■ WORK TO COMPLETE
Can you update the data below from the line containing "## [[Pressure]]" up to and including the line containing "effect of **[[Gravity]]**." by replacing "object" with "body", leaving all else unchanged and returning only those lines?

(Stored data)
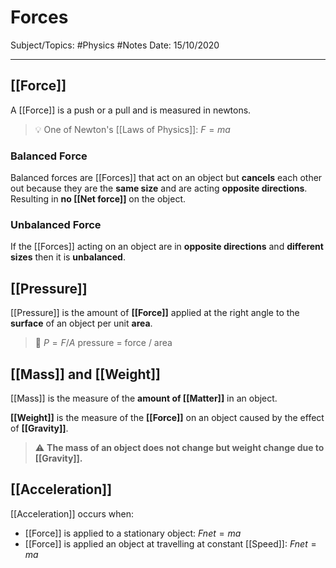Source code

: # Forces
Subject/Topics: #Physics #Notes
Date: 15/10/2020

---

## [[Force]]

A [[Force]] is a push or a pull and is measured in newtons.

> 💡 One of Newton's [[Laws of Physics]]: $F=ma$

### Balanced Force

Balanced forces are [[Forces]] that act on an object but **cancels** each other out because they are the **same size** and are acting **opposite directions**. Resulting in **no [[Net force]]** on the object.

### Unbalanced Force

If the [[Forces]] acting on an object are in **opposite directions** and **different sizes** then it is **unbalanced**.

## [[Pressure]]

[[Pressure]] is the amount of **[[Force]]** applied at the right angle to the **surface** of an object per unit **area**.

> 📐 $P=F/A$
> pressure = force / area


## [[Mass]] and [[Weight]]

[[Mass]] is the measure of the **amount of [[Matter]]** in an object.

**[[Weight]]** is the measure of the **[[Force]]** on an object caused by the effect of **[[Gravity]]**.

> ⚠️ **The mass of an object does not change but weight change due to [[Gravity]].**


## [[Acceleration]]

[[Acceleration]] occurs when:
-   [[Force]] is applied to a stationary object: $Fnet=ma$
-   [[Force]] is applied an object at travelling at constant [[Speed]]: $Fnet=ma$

* * *

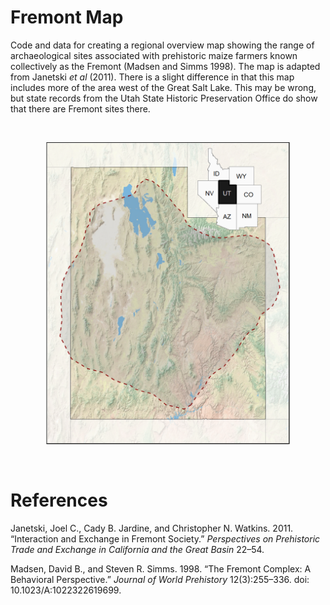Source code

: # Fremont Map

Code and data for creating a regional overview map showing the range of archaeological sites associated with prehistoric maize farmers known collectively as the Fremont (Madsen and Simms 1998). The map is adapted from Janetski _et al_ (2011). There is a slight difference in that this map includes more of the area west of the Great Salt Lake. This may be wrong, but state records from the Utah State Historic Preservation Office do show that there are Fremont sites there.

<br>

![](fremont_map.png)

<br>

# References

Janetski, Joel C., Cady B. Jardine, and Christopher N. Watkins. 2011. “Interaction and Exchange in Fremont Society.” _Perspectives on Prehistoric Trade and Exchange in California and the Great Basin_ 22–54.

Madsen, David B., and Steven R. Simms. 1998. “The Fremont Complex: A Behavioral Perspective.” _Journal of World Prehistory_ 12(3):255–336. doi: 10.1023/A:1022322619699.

■ OUTPUT BELOW
## [[Pressure]]

[[Pressure]] is the amount of **[[Force]]** applied at the right angle to the **surface** of an body per unit **area**.

> 📐 $P=F/A$
> pressure = force / area


## [[Mass]] and [[Weight]]

[[Mass]] is the measure of the **amount of [[Matter]]** in an body.

**[[Weight]]** is the measure of the **[[Force]]** on an body caused by the effect of **[[Gravity]]**.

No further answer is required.